Monday, January 10, 2005

Today's edition will be multimedia: books, TV, magazines, newspapers, all aggregated right here. For starters, I absolutely loved this Indianapolis Star story on working dads. It's a great piece on work on the increasingly work/family struggles of fathers. It's not unlike (and indeed cites as a major source), the Best Life magazine piece I wrote about last month. The more I think about this topic, the more I'm convinced the Best Life and Indy Star articles will mark the beginning of this as a hot media topic. Mark my words: work/life balance for men will be the next great social trend discovered by the media.

Of course, at-home fatherhood will stay on the radar, but Elizabeth over at Half Changed World put up this post last night noting all of the SAHD items she'd seen that really weren't about at-home dads. I think that's significant; stories about fathers-as-novelty-items only go so far in promoting the concept of flexible family structures. It appears that we're moving to the next stage: a serious discussion of what those flexible structures are and how families operate within them.

Finally, Real Dads magazine (which I covered in this post) is now at the printers and available at Amazon.com.
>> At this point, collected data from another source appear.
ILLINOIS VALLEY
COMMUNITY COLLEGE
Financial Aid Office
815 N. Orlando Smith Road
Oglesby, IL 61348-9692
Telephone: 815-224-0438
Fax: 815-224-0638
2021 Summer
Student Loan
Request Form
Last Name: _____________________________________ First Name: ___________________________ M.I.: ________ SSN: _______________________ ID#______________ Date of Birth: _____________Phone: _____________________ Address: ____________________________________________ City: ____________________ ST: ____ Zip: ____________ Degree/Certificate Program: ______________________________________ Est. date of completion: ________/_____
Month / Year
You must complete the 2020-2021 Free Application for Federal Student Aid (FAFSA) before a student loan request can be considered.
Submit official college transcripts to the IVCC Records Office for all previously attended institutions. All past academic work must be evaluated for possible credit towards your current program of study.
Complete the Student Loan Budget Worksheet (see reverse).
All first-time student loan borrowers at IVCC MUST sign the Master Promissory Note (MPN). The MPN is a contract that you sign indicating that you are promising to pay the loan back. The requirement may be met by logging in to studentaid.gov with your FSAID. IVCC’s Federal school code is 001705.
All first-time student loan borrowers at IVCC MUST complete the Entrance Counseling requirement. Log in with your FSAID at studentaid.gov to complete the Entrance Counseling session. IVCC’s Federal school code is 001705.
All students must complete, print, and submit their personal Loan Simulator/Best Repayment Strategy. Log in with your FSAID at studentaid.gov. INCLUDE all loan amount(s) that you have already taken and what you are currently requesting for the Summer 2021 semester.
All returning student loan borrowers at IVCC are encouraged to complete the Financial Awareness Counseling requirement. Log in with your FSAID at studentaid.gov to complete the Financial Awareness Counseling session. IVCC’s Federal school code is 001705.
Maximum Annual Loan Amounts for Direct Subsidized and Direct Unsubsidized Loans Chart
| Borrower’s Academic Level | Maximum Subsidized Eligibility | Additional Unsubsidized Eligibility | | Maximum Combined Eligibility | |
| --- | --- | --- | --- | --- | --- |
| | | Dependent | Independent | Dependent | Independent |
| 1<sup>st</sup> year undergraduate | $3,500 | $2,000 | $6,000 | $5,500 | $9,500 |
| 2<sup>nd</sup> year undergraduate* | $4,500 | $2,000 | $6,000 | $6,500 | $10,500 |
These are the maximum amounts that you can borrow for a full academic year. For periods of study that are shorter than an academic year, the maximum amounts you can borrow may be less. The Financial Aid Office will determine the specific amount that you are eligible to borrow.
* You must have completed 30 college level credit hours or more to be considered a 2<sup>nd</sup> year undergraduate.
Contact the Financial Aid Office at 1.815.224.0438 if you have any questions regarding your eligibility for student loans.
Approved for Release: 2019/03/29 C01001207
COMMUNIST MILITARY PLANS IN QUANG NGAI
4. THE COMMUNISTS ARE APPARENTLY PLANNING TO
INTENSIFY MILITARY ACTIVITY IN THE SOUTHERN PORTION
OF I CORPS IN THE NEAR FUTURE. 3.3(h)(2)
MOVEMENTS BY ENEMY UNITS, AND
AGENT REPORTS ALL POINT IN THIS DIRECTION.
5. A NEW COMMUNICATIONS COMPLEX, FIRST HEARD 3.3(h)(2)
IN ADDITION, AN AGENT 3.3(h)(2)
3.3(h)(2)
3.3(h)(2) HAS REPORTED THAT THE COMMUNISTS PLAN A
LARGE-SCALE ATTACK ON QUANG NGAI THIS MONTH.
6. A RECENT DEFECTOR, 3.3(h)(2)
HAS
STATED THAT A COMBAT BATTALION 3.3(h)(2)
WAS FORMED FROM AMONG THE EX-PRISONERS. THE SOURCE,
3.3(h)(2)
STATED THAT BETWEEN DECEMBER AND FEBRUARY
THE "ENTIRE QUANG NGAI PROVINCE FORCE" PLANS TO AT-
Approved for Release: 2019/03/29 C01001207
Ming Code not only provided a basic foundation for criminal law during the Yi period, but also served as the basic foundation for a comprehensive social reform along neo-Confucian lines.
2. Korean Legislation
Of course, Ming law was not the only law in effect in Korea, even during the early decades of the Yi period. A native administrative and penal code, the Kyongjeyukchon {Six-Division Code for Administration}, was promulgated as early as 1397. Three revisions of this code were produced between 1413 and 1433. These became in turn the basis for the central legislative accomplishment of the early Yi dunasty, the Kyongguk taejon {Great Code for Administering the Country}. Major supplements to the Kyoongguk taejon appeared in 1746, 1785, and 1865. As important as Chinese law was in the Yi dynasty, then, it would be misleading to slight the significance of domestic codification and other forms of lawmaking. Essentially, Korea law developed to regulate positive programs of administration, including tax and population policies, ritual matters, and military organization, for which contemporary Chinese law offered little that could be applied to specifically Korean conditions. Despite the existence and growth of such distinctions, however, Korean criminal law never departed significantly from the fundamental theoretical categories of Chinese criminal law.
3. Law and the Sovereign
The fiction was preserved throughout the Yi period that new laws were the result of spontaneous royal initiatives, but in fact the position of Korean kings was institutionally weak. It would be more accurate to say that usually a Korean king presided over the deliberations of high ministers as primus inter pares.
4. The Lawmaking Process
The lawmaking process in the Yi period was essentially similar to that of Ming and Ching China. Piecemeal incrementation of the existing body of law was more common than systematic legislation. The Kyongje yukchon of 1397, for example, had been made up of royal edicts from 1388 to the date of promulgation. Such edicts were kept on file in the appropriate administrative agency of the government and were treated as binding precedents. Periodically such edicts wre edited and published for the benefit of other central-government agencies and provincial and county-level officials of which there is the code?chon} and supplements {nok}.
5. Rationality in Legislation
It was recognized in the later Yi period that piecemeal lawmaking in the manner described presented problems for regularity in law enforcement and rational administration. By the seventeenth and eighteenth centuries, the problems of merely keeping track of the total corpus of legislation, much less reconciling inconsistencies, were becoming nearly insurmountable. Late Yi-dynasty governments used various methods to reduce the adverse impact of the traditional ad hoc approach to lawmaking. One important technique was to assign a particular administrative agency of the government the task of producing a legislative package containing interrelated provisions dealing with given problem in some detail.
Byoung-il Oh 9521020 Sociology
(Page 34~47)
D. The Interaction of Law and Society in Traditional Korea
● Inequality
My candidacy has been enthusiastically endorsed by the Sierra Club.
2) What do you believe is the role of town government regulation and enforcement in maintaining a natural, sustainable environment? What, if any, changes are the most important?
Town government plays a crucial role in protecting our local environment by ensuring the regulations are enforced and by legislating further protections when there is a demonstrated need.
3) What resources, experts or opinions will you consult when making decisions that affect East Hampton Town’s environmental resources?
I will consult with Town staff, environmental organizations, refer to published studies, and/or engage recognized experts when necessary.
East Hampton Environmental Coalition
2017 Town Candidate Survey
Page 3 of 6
The mag is starting to get more attention; here's a Mediapost.com story on it from last week. The story suggests that us guys may be coming into our own as marketing targets:
Increasingly, one particular situation is starting to get more attention: stay-at-home-dads. At a recent "Marketing to Moms" panel hosted by the Advertising Women of New York and Family Fun magazine, Maria Bailey, author of "Marketing to Moms: Getting Your Share of the Trillion Dollar Market," commented on the speed at which this segment was growing.
And to emphasize the point, I saw a minivan commercial (for Saturn's new offering) during the Broncos-Colts game yesterday that was a direct pitch to football-coachin' guys, using the "you need this car for all the fathering you do" approach. It struck me as novel. I've can't remember ever seeing a car marketed to men in quite this way (back-to-the-wildness-with-family SUV escapism excepted). Am I missing good examples, or is this quietly revolutionary?